Task statement:
Could you repeat the newsletter passage on Trump's pardons, everything from "This is Executive" down to "the White House.", but change "crypto billionaire" to "hedge fund manager"?

This is Executive Dysfunction, a newsletter that highlights one under-the-radar story about how Trump is changing the law—or how the law is pushing back—and keeps you posted on the latest from Slate’s Jurisprudence team. Click here to receive it in your inbox each week.

President Donald Trump has been taking what feels like an Oprah Winfrey–style approach with his pardon power: All you Jan. 6 rioters, you get a pardon! And all you folks who helped subvert the 2020 election for me, you get a pardon! And what the hell, that crypto billionaire charged with a felony, you also get a pardon! All in all, Trump has issued about 1,600 pardons since the start of his second term. Last week, the Wall Street Journal reported that Trump has even told his staff he will issue preemptive pardons for them in 2028 before he’s slated to exit the White House.

Data:
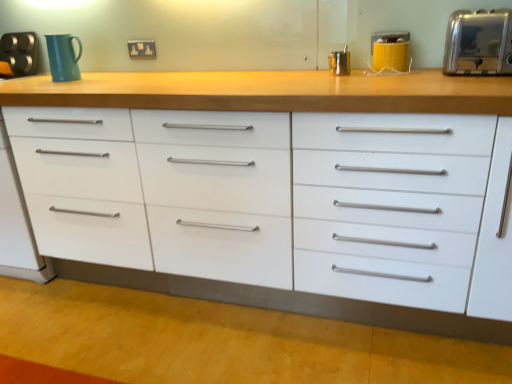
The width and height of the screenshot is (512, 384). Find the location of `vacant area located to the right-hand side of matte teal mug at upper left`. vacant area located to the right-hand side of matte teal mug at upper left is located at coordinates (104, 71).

Exercise output:
This is Executive Dysfunction, a newsletter that highlights one under-the-radar story about how Trump is changing the law—or how the law is pushing back—and keeps you posted on the latest from Slate’s Jurisprudence team. Click here to receive it in your inbox each week.

President Donald Trump has been taking what feels like an Oprah Winfrey–style approach with his pardon power: All you Jan. 6 rioters, you get a pardon! And all you folks who helped subvert the 2020 election for me, you get a pardon! And what the hell, that hedge fund manager charged with a felony, you also get a pardon! All in all, Trump has issued about 1,600 pardons since the start of his second term. Last week, the Wall Street Journal reported that Trump has even told his staff he will issue preemptive pardons for them in 2028 before he’s slated to exit the White House.